## Task brief
Scan the listing and copy each line where the word "mode" is present.
Start of Records to process
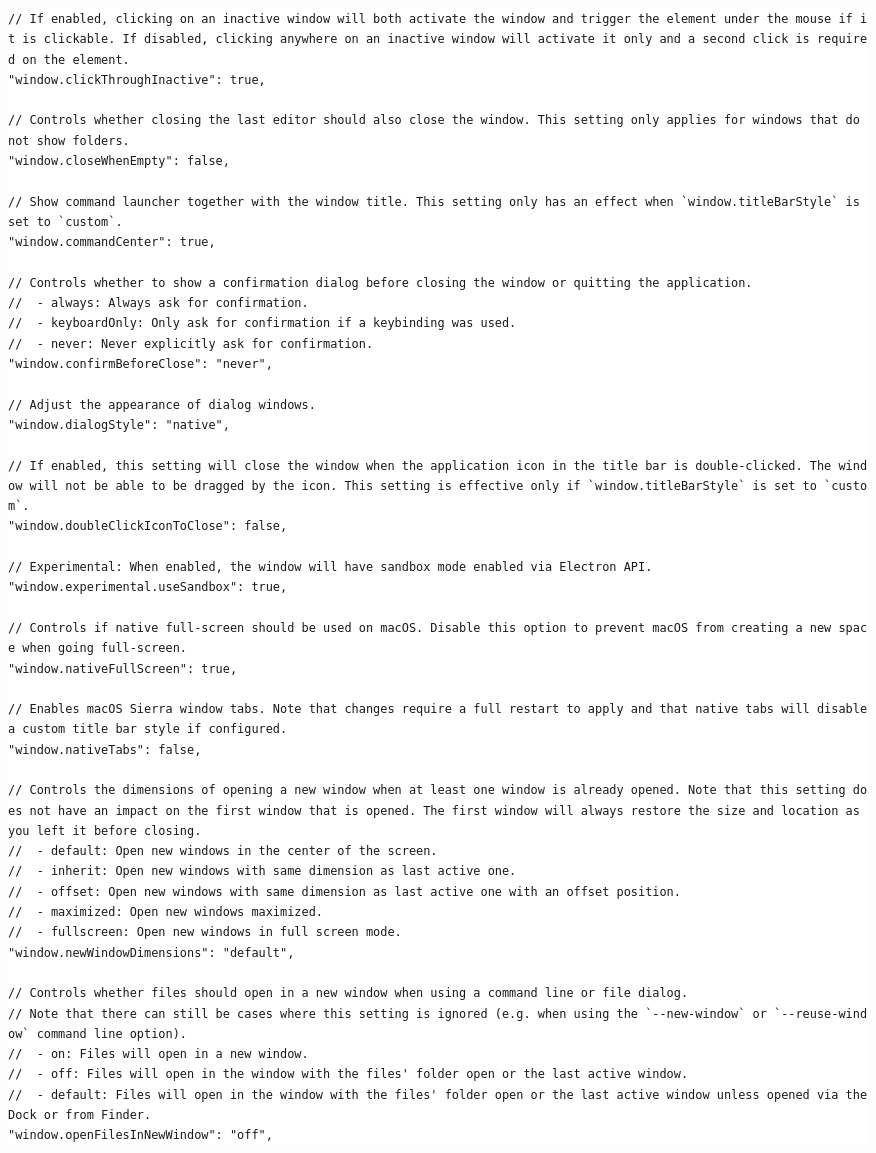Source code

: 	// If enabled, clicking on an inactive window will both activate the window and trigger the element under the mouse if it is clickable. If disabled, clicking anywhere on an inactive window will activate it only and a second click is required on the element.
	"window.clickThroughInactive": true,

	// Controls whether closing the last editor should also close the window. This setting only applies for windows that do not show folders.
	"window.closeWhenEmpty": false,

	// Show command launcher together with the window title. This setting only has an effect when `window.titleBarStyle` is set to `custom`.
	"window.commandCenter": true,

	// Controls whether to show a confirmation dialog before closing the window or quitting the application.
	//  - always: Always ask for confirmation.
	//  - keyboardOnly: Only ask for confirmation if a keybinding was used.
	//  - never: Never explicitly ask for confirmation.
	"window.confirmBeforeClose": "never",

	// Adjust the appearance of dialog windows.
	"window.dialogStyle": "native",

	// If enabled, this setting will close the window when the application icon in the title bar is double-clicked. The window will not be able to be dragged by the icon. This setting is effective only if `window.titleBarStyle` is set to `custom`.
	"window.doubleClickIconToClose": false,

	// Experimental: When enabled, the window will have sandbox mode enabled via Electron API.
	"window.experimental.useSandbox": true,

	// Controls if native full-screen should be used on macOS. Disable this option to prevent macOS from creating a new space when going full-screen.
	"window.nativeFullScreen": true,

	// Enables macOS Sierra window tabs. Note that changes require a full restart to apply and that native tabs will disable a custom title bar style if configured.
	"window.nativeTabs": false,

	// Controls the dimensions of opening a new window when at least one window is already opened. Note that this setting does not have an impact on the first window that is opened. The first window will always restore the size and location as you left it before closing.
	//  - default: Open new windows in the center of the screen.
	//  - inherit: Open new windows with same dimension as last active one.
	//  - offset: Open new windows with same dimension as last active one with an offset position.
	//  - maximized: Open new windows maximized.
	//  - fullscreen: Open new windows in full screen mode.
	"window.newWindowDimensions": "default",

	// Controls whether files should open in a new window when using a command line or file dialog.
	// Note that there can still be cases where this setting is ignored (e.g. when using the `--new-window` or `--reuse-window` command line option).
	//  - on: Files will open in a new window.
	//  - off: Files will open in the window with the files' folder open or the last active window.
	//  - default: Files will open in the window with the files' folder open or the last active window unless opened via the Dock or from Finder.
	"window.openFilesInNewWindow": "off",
End of Records to process
## Response area
	// Experimental: When enabled, the window will have sandbox mode enabled via Electron API.
	//  - fullscreen: Open new windows in full screen mode.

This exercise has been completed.